Telematics is a bridge

It is true that much of the telematic support work is done from call centers, back offices in suburbian settings, where middle class labour is abundantly available. Nevertheless we see lots of hungry young startup institutions, branches and subsidiaries of large corporations populating the central districts and office towers which were predicted obsolete. The need for clustering, for support and communication is better met in a physical environment that is dense and dynamic, and the more diverse and chaotic the global reach from the city gets, the more we look to the centers of power.

So what happened to the intention of my speech? Have I not started with the statement that I want to talk in favour of the rural areas, of the villages, of the remote places? And have I not just repeated what you know from urbanists like Saskja Sassen, that the Global City has outperformed the Global Village?

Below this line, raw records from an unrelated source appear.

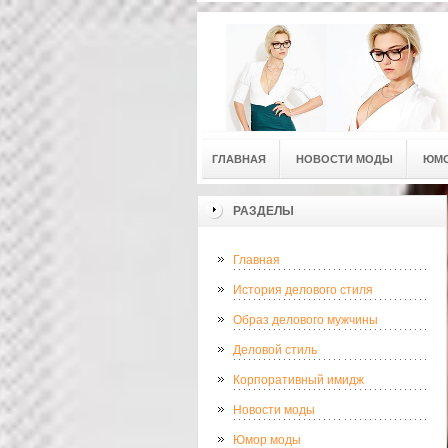
ГЛАВНАЯ
НОВОСТИ МОДЫ
ЮМ
РАЗДЕЛЫ
Главная
История делового стиля
Образ делового мужчины
Деловой стиль
Корпоративный имидж
Новости моды
Юмор моды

I did this for the very reason that you do not get me wrong. We have studied and even participated for the last 6 years in some cases of telematic development and the result was very simple and striking. A telematic space is not one, it is always at least two. There is no use in a telecottage, telecenter or telehouse and not even in a teleport, if there is not a dedicated second place that fits in form and function. Telematic is a bridge, not a single pillar monument. Whenever this simple truth was not put into practice, the project died or never came to life.

It is exactly those bridges that constitute the largest economical challenge for cities that want to maintain and expand their knowledge bases.